** Supplied data follows **

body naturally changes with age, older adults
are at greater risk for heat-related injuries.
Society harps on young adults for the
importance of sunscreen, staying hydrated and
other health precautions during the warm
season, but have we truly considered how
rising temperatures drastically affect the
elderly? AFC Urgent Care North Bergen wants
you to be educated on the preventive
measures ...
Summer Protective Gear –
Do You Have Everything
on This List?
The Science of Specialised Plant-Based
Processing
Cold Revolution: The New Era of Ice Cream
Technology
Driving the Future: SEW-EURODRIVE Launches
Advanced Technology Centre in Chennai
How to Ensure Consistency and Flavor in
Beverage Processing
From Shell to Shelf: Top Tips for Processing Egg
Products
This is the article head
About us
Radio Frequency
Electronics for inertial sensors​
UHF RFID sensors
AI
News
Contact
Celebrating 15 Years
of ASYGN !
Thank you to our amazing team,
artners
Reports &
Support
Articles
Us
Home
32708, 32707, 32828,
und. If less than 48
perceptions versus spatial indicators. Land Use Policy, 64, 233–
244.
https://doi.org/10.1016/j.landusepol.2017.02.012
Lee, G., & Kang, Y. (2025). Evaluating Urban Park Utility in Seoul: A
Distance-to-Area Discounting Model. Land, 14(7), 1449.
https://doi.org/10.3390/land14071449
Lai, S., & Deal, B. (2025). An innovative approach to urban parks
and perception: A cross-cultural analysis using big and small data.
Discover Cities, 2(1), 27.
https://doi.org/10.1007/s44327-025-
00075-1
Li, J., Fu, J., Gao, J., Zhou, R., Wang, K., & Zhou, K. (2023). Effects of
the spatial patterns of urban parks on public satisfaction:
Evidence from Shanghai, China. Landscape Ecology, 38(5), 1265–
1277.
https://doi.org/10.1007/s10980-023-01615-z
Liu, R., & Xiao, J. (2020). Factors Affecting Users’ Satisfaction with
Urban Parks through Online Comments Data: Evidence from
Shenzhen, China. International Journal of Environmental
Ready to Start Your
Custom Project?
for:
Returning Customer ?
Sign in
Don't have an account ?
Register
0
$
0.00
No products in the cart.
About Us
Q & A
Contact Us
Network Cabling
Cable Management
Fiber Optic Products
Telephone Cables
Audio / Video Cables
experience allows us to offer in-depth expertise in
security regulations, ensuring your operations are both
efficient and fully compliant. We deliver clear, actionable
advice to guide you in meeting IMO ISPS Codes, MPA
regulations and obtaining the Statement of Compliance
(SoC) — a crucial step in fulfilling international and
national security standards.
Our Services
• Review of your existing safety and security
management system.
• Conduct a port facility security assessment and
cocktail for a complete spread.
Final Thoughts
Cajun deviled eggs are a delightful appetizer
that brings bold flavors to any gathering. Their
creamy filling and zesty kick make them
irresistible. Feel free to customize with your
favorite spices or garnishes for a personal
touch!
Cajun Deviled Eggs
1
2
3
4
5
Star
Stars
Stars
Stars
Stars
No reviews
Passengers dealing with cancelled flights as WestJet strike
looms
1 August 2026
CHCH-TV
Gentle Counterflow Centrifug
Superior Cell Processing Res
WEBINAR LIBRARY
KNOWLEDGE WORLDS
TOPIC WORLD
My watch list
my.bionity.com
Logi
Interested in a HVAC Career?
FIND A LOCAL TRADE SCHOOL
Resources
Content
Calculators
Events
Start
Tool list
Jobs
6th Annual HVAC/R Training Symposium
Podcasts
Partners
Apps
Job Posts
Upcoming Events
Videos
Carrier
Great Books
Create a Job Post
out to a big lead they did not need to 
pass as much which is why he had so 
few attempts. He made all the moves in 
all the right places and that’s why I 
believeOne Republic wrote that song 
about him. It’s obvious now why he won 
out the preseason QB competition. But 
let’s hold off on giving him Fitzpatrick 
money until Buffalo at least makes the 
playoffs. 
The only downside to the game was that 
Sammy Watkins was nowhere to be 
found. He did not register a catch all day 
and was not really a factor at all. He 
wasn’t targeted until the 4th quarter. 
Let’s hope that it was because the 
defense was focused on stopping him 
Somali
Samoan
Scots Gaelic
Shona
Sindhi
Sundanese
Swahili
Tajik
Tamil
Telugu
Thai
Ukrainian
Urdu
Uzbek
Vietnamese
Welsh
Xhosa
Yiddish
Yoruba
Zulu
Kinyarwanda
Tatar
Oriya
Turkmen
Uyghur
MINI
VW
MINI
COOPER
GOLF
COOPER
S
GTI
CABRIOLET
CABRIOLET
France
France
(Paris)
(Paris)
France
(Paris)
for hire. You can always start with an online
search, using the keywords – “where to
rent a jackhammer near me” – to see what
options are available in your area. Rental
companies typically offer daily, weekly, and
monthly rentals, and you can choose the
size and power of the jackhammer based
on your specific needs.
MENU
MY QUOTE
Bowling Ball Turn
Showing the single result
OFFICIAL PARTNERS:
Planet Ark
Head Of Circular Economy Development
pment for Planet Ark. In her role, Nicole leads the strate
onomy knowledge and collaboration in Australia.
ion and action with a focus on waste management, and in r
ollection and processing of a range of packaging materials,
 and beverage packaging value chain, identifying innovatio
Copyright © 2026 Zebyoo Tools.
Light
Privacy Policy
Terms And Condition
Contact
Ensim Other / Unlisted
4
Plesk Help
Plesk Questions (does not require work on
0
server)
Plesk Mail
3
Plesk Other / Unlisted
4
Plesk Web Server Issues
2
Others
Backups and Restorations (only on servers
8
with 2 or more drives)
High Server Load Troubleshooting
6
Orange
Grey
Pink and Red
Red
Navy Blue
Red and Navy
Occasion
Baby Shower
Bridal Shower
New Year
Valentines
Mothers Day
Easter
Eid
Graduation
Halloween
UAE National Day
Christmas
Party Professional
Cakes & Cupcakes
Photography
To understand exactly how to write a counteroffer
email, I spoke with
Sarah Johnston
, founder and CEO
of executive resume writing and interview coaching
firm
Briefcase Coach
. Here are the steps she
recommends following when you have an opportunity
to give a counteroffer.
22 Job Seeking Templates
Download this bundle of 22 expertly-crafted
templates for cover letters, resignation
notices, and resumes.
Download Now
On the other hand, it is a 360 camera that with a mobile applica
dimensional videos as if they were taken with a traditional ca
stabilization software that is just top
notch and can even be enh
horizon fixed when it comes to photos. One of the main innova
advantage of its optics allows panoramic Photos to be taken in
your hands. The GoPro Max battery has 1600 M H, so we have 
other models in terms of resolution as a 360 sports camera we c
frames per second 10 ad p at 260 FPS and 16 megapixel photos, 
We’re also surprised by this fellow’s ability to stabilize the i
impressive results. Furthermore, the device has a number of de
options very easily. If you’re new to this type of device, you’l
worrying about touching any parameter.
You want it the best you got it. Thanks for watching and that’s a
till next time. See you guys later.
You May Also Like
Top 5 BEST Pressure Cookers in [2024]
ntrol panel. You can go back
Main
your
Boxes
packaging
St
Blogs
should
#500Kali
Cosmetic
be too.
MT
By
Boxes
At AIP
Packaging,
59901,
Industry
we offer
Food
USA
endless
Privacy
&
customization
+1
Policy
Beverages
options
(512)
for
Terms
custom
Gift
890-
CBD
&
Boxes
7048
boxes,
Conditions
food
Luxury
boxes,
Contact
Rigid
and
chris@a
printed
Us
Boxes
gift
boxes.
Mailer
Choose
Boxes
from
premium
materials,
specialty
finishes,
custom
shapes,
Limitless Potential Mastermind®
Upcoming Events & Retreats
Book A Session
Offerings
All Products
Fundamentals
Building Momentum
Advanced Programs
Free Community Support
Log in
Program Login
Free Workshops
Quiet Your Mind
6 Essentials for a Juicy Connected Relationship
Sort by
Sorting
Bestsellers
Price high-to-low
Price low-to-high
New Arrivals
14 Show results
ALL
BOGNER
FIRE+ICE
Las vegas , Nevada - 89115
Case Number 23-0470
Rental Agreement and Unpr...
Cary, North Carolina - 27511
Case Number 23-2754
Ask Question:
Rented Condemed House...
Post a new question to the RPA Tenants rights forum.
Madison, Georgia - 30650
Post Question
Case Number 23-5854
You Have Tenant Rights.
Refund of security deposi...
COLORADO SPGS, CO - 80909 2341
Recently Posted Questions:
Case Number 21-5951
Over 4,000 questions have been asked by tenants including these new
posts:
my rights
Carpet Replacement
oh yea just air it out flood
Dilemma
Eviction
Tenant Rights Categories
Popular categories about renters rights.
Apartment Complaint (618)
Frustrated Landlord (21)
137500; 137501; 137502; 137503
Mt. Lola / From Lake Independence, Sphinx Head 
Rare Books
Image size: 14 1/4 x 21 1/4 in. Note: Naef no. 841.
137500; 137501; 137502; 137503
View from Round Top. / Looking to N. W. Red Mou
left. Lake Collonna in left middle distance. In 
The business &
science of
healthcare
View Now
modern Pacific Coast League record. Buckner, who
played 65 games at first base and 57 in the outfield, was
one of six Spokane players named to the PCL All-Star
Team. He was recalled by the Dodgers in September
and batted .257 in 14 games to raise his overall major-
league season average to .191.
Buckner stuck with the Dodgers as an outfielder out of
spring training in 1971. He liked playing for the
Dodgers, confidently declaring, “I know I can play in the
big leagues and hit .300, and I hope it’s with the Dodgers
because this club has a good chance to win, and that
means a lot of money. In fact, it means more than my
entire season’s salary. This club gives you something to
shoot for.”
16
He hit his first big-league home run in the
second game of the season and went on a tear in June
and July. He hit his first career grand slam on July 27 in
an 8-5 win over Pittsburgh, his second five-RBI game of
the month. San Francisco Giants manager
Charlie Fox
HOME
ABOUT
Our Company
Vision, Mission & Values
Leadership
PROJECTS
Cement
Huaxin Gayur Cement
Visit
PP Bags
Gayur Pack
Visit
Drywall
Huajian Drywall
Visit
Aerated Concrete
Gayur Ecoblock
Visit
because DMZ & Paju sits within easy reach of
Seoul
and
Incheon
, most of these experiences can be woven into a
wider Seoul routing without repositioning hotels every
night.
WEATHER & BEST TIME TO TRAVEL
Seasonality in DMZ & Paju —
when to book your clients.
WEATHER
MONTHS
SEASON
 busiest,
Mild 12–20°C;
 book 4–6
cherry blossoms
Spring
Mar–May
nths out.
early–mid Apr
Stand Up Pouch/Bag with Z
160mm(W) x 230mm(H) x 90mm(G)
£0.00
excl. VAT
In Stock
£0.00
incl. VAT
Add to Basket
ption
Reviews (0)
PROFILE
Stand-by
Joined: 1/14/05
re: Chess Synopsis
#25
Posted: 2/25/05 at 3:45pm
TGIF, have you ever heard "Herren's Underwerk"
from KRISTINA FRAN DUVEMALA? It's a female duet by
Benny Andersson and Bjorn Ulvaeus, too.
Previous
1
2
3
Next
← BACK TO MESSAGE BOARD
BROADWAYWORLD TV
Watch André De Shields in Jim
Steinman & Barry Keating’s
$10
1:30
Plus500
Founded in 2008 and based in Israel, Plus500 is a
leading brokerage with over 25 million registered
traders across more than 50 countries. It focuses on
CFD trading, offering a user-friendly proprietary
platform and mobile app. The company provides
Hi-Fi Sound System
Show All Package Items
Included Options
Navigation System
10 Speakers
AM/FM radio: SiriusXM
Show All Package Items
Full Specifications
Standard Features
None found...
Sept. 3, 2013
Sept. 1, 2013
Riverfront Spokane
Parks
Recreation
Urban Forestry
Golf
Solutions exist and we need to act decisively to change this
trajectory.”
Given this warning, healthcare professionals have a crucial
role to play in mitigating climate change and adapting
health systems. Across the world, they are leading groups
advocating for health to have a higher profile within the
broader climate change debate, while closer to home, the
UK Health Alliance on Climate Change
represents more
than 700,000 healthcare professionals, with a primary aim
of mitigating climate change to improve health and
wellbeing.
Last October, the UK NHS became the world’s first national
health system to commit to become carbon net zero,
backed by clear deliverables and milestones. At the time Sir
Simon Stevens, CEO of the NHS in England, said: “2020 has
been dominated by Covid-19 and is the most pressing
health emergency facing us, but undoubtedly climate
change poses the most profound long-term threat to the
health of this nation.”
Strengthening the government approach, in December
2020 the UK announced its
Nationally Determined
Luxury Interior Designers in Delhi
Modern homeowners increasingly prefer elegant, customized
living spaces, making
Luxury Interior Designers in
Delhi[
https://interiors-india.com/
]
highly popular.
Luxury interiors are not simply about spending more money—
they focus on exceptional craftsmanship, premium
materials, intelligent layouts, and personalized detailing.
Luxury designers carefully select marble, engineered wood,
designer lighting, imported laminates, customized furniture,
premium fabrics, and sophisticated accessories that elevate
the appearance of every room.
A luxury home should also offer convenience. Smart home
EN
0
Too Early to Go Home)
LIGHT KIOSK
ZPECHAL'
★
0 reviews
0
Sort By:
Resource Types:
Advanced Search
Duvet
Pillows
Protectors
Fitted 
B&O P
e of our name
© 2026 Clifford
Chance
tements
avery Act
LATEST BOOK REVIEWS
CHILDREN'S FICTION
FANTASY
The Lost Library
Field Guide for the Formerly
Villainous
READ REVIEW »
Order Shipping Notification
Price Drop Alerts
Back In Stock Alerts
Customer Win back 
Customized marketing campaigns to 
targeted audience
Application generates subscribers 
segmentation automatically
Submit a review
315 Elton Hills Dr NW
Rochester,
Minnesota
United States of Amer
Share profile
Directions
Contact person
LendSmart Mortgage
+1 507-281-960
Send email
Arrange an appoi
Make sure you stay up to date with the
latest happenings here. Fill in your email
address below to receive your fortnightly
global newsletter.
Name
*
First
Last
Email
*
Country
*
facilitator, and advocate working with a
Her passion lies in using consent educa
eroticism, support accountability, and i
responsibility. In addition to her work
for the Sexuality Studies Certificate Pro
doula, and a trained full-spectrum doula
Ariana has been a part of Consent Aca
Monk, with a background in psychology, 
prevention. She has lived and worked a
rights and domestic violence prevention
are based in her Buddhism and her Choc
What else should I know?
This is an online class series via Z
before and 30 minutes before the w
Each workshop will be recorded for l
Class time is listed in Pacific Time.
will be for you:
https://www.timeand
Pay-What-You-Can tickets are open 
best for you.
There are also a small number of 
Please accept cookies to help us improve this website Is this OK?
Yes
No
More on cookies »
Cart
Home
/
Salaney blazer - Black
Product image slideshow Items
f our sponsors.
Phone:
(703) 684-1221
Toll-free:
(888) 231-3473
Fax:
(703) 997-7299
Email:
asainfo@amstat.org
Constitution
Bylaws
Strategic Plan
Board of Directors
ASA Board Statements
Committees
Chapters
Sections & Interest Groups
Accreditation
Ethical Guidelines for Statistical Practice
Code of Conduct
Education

** End of Supplied data **

Activity » Put the lines from the first one through the line containing "https://doi.org/10.1016/j.landusepol.2017.02.012", both included, into a Markdown table with the columns Row and Line text. Leave out any blank lines.

Reply »
| Row | Line text |
|---|---|
| 1 | body naturally changes with age, older adults |
| 2 | are at greater risk for heat-related injuries. |
| 3 | Society harps on young adults for the |
| 4 | importance of sunscreen, staying hydrated and |
| 5 | other health precautions during the warm |
| 6 | season, but have we truly considered how |
| 7 | rising temperatures drastically affect the |
| 8 | elderly? AFC Urgent Care North Bergen wants |
| 9 | you to be educated on the preventive |
| 10 | measures ... |
| 11 | Summer Protective Gear – |
| 12 | Do You Have Everything |
| 13 | on This List? |
| 14 | The Science of Specialised Plant-Based |
| 15 | Processing |
| 16 | Cold Revolution: The New Era of Ice Cream |
| 17 | Technology |
| 18 | Driving the Future: SEW-EURODRIVE Launches |
| 19 | Advanced Technology Centre in Chennai |
| 20 | How to Ensure Consistency and Flavor in |
| 21 | Beverage Processing |
| 22 | From Shell to Shelf: Top Tips for Processing Egg |
| 23 | Products |
| 24 | This is the article head |
| 25 | About us |
| 26 | Radio Frequency |
| 27 | Electronics for inertial sensors​ |
| 28 | UHF RFID sensors |
| 29 | AI |
| 30 | News |
| 31 | Contact |
| 32 | Celebrating 15 Years |
| 33 | of ASYGN ! |
| 34 | Thank you to our amazing team, |
| 35 | artners |
| 36 | Reports & |
| 37 | Support |
| 38 | Articles |
| 39 | Us |
| 40 | Home |
| 41 | 32708, 32707, 32828, |
| 42 | und. If less than 48 |
| 43 | perceptions versus spatial indicators. Land Use Policy, 64, 233– |
| 44 | 244. |
| 45 | https://doi.org/10.1016/j.landusepol.2017.02.012 |